The incidence of emergence reactions can be decreased. Administer the ketamine slowly intravenously. Place the patient in a dark, quiet room with minimal sensory stimulation during the recovery period. Treatment with benzodiazepines is indicated if an emergence reaction develops. The concurrent administration of midazolam in a dose of 0.025 to 0.050 mg/kg can reduce emergence reactions. One study found no advantage of combining midazolam with ketamine in preventing an emergence reaction.36 Another study found midazolam significantly reduced emergence reactions in adults.37 A recent review found no benefit and no harm in coadministering benzodiazepines.33 The concurrent use of midazolam is Physician-dependent, has no serious sequelae, and may reduce emergence reactions.
The use of ketamine and propofol in combination has been coined “ketofol.” The reason these agents were combined was to provide appropriate sedation and analgesia while decreasing adverse events by using less of each individual agent. The combination of ketamine and propofol is effective for PSA.38–44 It provides a more rapid recovery than ketamine alone. The combination has similar complication rates, less adverse effects, and higher satisfaction scores than using higher doses of ketamine as a single agent.
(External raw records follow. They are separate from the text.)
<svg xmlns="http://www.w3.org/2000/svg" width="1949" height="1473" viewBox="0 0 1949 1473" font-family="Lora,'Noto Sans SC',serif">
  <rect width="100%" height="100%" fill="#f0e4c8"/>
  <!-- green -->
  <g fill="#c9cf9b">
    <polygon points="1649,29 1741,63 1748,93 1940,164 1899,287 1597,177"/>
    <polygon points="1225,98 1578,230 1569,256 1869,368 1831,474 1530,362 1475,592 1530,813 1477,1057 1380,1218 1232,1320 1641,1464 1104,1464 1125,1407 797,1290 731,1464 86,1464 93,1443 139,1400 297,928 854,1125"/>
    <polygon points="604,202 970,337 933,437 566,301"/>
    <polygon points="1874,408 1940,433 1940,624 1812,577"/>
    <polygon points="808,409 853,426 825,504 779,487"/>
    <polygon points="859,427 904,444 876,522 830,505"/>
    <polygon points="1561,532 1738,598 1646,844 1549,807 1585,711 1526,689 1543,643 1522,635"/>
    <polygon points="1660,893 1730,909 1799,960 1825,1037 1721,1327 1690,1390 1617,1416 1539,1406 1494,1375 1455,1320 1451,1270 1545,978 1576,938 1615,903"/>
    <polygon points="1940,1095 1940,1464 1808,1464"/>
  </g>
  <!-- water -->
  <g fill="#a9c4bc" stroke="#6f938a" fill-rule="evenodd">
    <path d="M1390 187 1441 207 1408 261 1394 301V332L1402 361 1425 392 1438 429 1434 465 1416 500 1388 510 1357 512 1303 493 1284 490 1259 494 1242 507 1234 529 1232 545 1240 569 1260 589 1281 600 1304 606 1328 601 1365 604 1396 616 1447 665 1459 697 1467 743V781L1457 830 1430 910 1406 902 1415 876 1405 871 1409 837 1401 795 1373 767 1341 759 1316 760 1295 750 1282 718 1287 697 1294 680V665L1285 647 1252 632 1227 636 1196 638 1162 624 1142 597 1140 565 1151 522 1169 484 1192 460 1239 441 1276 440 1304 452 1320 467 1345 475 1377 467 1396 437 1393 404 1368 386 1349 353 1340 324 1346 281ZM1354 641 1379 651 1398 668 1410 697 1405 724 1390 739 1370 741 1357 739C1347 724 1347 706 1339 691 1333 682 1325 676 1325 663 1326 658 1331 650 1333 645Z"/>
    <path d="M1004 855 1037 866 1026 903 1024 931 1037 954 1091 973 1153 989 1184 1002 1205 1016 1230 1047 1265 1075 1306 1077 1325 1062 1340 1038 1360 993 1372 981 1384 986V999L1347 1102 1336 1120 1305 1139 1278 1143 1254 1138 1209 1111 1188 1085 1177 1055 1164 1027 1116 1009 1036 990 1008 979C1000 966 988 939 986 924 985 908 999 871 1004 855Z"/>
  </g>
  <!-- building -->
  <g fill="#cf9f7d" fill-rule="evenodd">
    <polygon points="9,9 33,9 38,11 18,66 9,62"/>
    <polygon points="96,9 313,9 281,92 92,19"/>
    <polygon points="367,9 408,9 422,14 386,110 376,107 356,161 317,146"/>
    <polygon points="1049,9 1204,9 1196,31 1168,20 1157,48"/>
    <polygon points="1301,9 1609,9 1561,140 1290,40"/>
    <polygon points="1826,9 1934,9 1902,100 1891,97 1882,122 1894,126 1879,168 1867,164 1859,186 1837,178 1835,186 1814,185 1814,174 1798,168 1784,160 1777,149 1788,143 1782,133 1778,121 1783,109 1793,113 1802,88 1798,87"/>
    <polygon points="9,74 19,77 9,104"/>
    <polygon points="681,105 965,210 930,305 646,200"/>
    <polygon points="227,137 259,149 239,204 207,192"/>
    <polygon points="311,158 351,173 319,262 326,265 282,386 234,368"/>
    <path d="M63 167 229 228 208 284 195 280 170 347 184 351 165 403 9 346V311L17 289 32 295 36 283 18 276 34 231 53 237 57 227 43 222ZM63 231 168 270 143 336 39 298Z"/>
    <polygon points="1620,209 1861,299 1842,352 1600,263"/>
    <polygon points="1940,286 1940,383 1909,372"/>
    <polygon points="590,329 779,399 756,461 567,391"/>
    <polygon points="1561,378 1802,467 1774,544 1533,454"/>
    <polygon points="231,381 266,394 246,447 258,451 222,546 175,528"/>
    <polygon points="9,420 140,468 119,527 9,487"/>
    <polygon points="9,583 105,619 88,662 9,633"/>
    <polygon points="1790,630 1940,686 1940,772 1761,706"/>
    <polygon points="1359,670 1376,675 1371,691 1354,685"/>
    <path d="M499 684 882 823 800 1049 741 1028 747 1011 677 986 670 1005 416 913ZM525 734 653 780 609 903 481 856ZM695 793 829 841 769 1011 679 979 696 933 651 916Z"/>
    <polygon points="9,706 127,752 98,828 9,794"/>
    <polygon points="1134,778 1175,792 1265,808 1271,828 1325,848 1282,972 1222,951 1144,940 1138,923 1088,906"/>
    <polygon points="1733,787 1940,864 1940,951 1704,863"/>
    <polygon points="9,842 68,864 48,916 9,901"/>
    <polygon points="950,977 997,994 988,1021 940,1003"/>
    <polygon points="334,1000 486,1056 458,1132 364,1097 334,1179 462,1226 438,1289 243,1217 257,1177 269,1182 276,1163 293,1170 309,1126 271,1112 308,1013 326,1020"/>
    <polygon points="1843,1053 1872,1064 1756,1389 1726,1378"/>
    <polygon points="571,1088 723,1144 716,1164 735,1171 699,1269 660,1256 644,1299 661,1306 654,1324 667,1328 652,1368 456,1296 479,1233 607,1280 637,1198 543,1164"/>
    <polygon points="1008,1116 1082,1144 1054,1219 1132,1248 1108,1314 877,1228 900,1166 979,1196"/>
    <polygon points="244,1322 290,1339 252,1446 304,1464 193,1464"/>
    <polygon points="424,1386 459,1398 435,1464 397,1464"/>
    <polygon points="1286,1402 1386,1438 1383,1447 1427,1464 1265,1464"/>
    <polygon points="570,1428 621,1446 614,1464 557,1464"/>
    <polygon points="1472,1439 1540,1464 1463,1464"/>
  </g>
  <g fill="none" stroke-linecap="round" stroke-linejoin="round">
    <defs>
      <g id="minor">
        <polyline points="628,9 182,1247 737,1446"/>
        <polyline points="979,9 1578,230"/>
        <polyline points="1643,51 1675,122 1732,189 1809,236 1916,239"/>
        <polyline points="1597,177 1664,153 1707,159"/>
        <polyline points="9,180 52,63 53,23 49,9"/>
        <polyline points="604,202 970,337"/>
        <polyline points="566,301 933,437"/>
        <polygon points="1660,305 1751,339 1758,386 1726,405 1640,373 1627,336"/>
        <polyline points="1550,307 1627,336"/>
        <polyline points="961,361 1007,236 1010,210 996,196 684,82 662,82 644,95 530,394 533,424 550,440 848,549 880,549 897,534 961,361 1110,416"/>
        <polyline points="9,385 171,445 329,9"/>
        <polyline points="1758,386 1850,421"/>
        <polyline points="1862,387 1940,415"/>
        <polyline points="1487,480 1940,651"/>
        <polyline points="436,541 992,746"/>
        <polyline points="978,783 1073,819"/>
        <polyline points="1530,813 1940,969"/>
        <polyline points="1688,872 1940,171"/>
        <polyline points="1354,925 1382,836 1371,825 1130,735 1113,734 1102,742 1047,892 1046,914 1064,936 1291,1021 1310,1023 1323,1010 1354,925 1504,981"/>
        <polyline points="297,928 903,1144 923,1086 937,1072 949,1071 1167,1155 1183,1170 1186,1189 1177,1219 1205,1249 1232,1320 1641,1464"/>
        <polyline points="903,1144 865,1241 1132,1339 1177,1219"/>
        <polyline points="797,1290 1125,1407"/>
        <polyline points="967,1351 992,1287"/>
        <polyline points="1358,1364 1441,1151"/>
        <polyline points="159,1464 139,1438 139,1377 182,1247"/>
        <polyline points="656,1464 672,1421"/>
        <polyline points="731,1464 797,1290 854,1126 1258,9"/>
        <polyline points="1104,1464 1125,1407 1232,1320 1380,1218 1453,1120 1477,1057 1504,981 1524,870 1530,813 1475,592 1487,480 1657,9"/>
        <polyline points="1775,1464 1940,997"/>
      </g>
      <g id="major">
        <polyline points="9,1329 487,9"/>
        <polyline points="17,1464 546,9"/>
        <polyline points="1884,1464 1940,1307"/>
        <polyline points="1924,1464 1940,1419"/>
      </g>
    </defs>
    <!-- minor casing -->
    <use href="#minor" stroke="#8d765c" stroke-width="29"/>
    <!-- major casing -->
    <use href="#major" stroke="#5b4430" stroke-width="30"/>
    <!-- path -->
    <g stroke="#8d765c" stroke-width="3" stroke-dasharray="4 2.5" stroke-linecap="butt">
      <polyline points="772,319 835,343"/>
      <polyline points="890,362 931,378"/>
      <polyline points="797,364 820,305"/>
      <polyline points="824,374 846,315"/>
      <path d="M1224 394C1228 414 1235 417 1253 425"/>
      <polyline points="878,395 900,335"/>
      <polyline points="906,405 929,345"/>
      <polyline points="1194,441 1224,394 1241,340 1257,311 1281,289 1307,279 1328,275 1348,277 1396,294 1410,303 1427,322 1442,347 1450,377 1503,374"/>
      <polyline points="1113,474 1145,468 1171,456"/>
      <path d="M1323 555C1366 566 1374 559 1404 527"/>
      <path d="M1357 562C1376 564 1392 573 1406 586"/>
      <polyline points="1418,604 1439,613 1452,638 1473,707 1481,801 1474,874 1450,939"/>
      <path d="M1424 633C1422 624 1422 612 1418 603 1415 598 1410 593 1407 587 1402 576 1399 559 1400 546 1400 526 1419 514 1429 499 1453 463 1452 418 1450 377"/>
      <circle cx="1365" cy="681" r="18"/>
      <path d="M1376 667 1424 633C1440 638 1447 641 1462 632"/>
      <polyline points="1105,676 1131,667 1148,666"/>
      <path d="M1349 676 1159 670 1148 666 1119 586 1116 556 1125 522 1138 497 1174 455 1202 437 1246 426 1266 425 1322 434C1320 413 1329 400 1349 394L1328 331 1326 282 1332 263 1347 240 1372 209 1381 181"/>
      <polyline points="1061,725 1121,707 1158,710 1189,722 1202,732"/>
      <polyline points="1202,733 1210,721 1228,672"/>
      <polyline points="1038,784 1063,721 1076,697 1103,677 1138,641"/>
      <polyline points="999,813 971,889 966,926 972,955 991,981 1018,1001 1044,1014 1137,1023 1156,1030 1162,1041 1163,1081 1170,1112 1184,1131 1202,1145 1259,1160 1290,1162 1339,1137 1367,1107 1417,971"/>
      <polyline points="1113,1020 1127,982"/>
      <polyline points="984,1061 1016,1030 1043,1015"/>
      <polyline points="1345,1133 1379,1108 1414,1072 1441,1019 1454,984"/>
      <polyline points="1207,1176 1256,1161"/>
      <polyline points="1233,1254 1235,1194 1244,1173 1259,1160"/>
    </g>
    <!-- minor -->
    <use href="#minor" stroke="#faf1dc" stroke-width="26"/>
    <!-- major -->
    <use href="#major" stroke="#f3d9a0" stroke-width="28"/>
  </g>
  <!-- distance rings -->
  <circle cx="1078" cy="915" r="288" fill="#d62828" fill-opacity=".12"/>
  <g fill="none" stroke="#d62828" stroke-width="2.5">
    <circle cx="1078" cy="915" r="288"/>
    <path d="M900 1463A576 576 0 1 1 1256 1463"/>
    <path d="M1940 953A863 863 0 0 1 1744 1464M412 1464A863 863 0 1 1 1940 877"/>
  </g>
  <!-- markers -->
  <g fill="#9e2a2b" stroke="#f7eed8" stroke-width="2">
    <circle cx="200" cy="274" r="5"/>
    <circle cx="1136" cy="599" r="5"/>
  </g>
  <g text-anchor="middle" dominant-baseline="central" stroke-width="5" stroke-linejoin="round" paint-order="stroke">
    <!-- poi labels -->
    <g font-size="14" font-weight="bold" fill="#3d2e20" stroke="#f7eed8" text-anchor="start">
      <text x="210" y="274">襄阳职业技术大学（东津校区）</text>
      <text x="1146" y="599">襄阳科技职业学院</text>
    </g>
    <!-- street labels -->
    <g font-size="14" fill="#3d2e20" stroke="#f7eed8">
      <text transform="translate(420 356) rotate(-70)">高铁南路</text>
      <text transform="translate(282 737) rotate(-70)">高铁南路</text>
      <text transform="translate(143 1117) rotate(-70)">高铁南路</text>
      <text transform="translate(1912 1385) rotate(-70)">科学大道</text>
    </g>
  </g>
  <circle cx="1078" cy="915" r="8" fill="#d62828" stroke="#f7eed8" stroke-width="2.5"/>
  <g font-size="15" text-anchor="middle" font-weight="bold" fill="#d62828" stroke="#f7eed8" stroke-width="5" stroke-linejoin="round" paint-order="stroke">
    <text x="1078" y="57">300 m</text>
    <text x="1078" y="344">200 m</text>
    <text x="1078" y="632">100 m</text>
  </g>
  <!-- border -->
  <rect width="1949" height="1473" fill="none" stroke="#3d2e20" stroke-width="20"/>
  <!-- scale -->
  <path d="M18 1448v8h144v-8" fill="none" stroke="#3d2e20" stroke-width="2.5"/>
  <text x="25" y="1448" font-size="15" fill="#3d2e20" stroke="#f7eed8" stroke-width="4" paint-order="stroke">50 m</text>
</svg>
There is no established standard dosing. Prepare both the ketamine and the propofol as a 10 mg/mL solution. These agents can then be administered intravenously in a 1:1 ratio in aliquots of 1 to 3 mL every 2 minutes until the desired effect is achieved. Another option is to mix equal parts of both solutions into one syringe and administer the appropriate volume to deliver 0.5 mg/kg of each agent. Additional boluses can be administered to deliver 0.25 mg/kg of each agent every 2 to 3 minutes until the desired effect is achieved.